El río Rímac recorre 160 kilómetros hasta el océano Pacífico y es la principal fuente de agua de la ciudad. Sin embargo, su cauce ha sido reducido por la expansión urbana no planificada.
“Lo que sucede es que, como Lima tenemos la mayor concentración de población aquí y crece, tal vez no planificada, se concentra en las laderas de los ríos, que se supone que el río aquí en Lima ya es todo plano. Debería ser un delta de río, pero al haberlo acortado se está comportando como un río de montaña. La velocidad es altísima”, explicó Miluska Rosas, docente de ingeniería de la PUCP.
Las zonas más vulnerables incluyen Ate, Chosica, San Martín de Porres y todo el distrito del Rímac. En el norte, ríos como La Leche en Lambayeque también representan una amenaza para viviendas y cultivos.
Ocurre Ahora recreó lo que sería un eventual desborde de gran magnitud con consecuencias devastadoras en diferentes ríos: el Rímac en Lima y otros en regiones como Lambayeque y Tumbes.
“En una eventualidad muy fuerte podría haberse afectado. La naturaleza nos sobrepasa”, advirtió la doctora Rosas.
No solo se trata de viviendas; miles de hectáreas de cultivos también se perderían en las zonas del norte del país. “Uno de los ríos que, por ejemplo, sonó últimamente es el río La Leche. Ha estado siendo intervenido, se está implementando ciertas protecciones, sobre todo en los márgenes.

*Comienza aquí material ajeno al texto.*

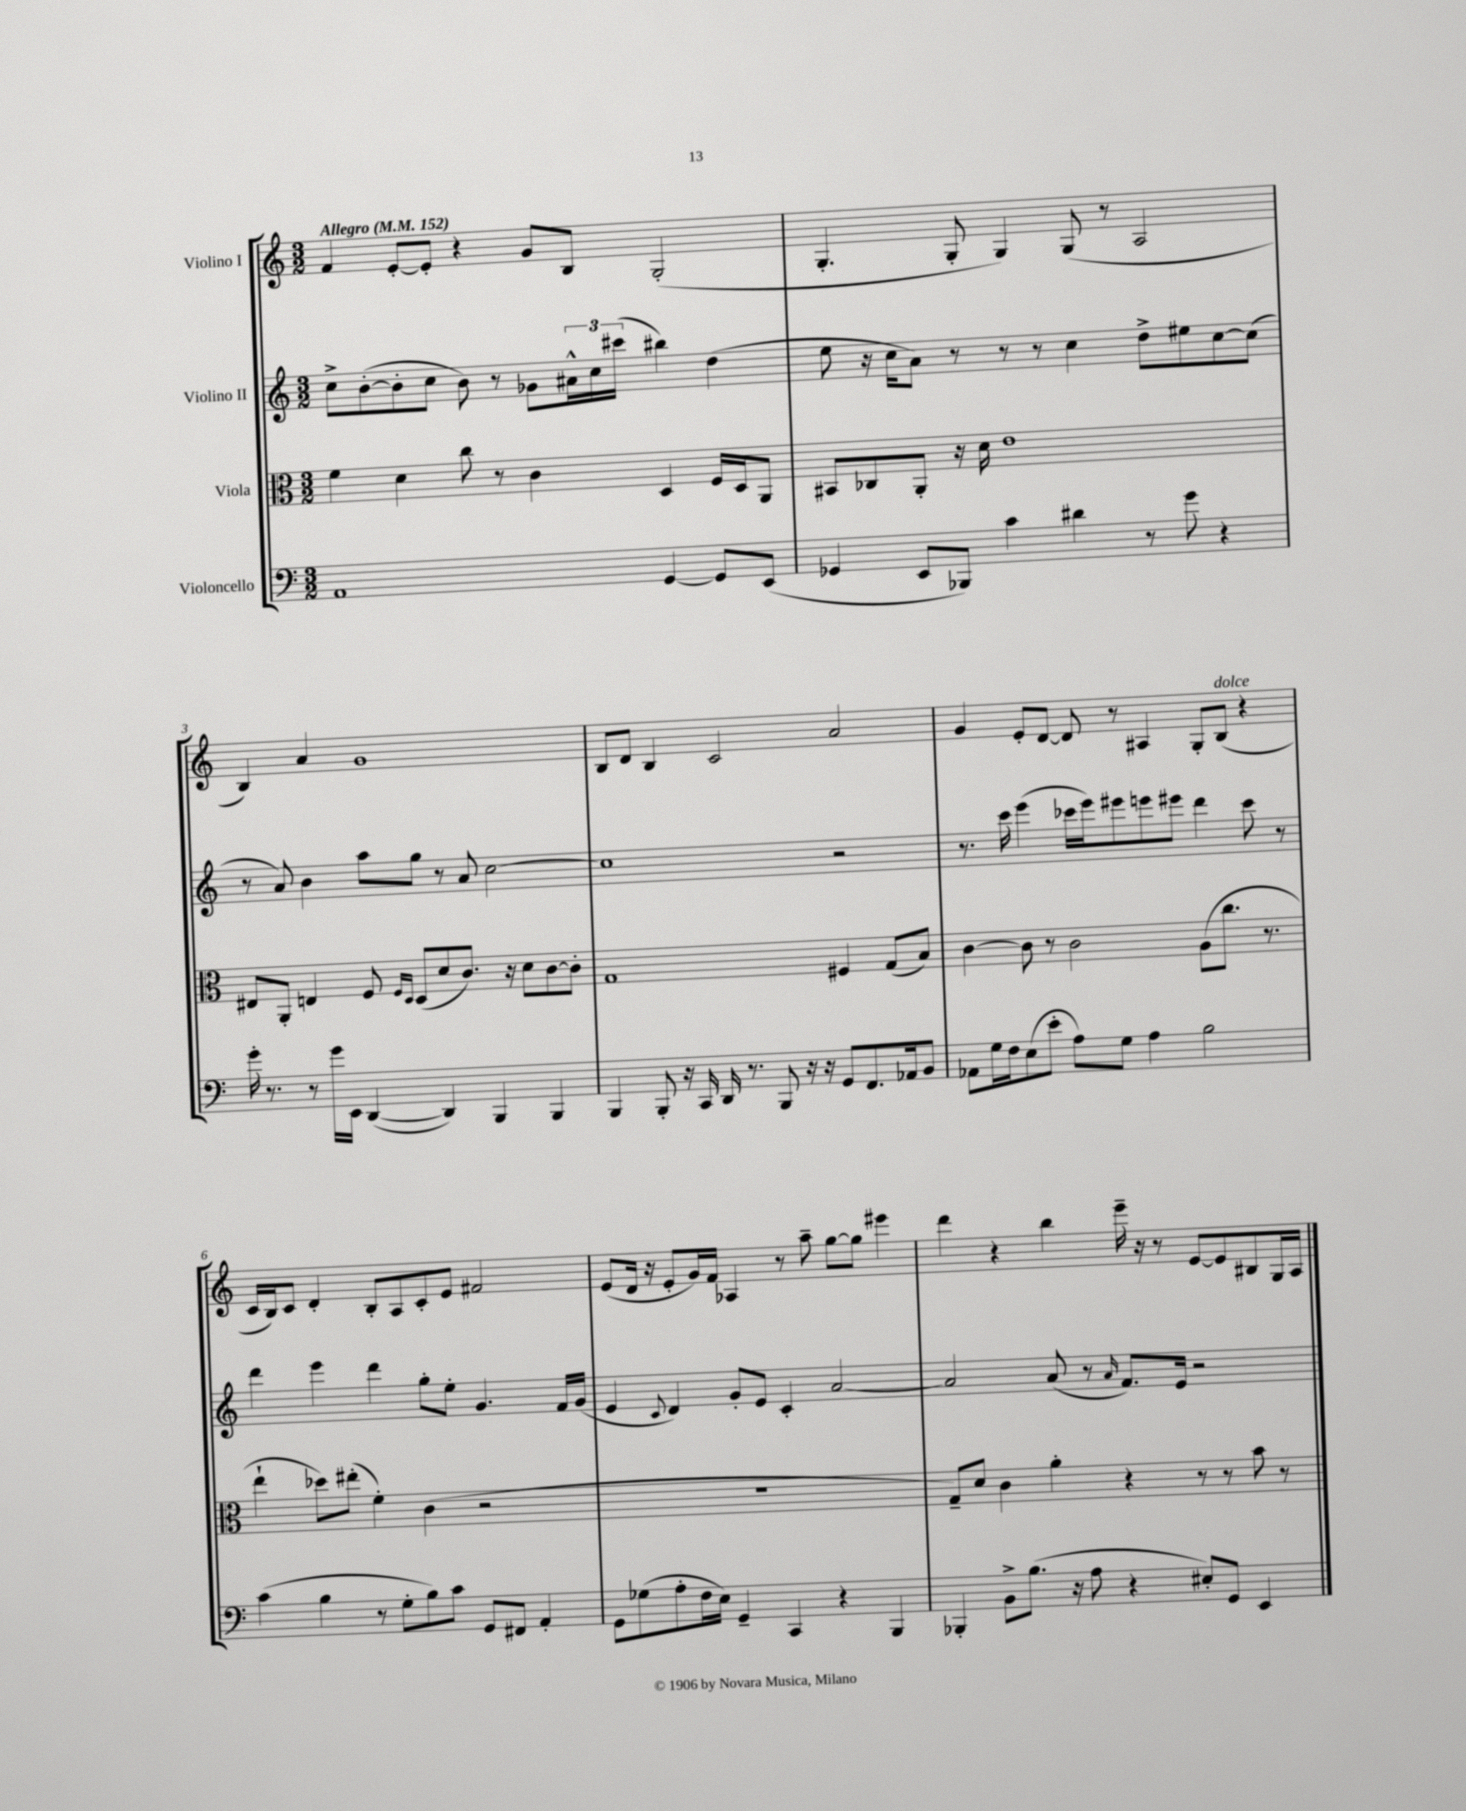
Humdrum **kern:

El tema es que el tiempo nos queda corto”, señaló.
La prevención es la única herramienta capaz de marcar la diferencia para mitigar los daños. La especialista advierte que la reducción del espacio natural por donde pasa el caudal, sumada a la construcción en zonas de riesgo, incrementa la vulnerabilidad ante el fenómeno El Niño.
Las autoridades deben priorizar la implementación de defensas ribereñas y la reubicación de familias en zonas de alto riesgo antes de que el fenómeno impacte con toda su fuerza.